Brickman hits $104m for Fund VI

The New York real estate specialist's previous private debt fund closed on $225m in 2010. 

Brickman has raised at least $103.5 million for its sixth fund, according to a Form D filed with the US Securities and Exchange Commission. The filing did not disclose a target for Fund VI.

Brickman invests in performing, sub-performing and non-performing debt, distressed properties and value-added properties, according to its website, typically in major markets such as Boston, New York City and Washington, DC. The firm typically provides $5 million to $25 million per investment and targets returns in the mid-to-high teens.

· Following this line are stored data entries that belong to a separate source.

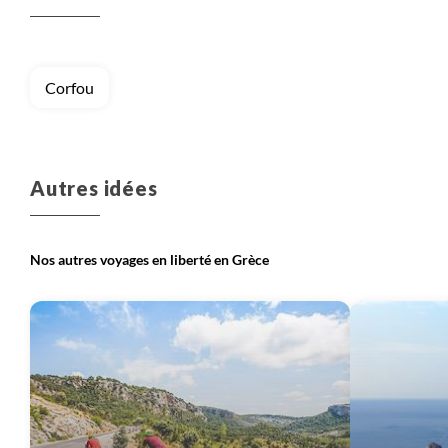
Voyage
Grèce continentale
Voyage
Iles Ioniennes
Corfou
Autres idées
Nos autres voyages en liberté en Grèce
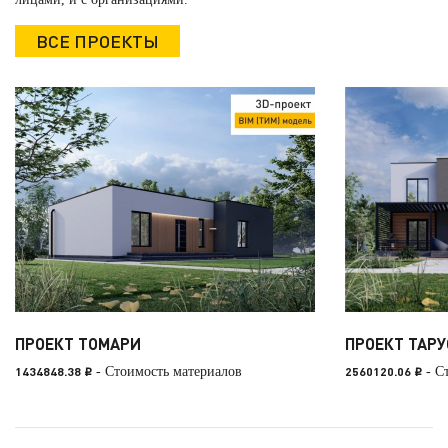
ВСЕ ПРОЕКТЫ
ПРОЕКТ ТОМАРИ
ПРОЕКТ ТАРУ
1434848.38
- Стоимость материалов
2560120.06
- С
i
i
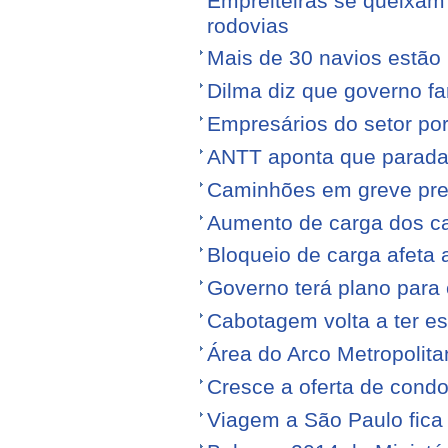
Empreiteiras se queixam
rodovias
Mais de 30 navios estão 
Dilma diz que governo f
Empresários do setor po
ANTT aponta que parada
Caminhões em greve pr
Aumento de carga dos ca
Bloqueio de carga afeta 
Governo terá plano para 
Cabotagem volta a ter e
Área do Arco Metropolita
Cresce a oferta de condo
Viagem a São Paulo fica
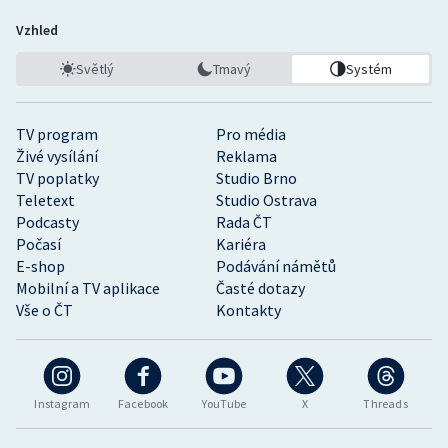
Vzhled
Světlý
Tmavý
Systém
TV program
Pro média
Živé vysílání
Reklama
TV poplatky
Studio Brno
Teletext
Studio Ostrava
Podcasty
Rada ČT
Počasí
Kariéra
E-shop
Podávání námětů
Mobilní a TV aplikace
Časté dotazy
Vše o ČT
Kontakty
Instagram
Facebook
YouTube
X
Threads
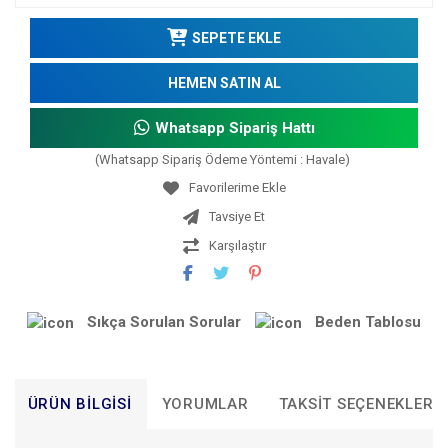
SEPETE EKLE
HEMEN SATIN AL
Whatsapp Sipariş Hattı
(Whatsapp Sipariş Ödeme Yöntemi : Havale)
Tavsiye Et
Karşılaştır
Sıkça Sorulan Sorular
Beden Tablosu
ÜRÜN BILGISI
YORUMLAR
TAKSIT SEÇENEKLERI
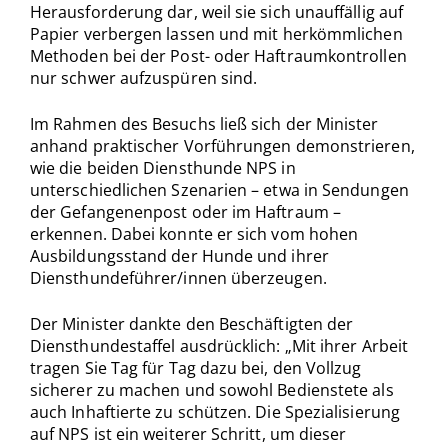
Herausforderung dar, weil sie sich unauffällig auf
Papier verbergen lassen und mit herkömmlichen
Methoden bei der Post- oder Haftraumkontrollen
nur schwer aufzuspüren sind.
Im Rahmen des Besuchs ließ sich der Minister
anhand praktischer Vorführungen demonstrieren,
wie die beiden Diensthunde NPS in
unterschiedlichen Szenarien – etwa in Sendungen
der Gefangenenpost oder im Haftraum –
erkennen. Dabei konnte er sich vom hohen
Ausbildungsstand der Hunde und ihrer
Diensthundeführer/innen überzeugen.
Der Minister dankte den Beschäftigten der
Diensthundestaffel ausdrücklich: „Mit ihrer Arbeit
tragen Sie Tag für Tag dazu bei, den Vollzug
sicherer zu machen und sowohl Bedienstete als
auch Inhaftierte zu schützen. Die Spezialisierung
auf NPS ist ein weiterer Schritt, um dieser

The firm closed its fifth fund in 2010 with approximately $225 million in capital commitments. Brickman’s website describes that vehicle’s strategy as being “value-added debt/distressed”. Through the first quarter or 2013, Fund V’s assets included three equity investments and four debt investments, which included mezzanine loans and senior loans on office and residential properties. 

Laura Godfrey Guttman, who heads the firm’s investor relations effort, had not responded to a request for comment at press time.

Brickman was founded in 1992 by Bruce Brickman and Kathy Corton. As of 31 December, 2012, Brickman had invested $3.4 billion across 78 opportunistic, value-added, core-plus, debt and equity investments.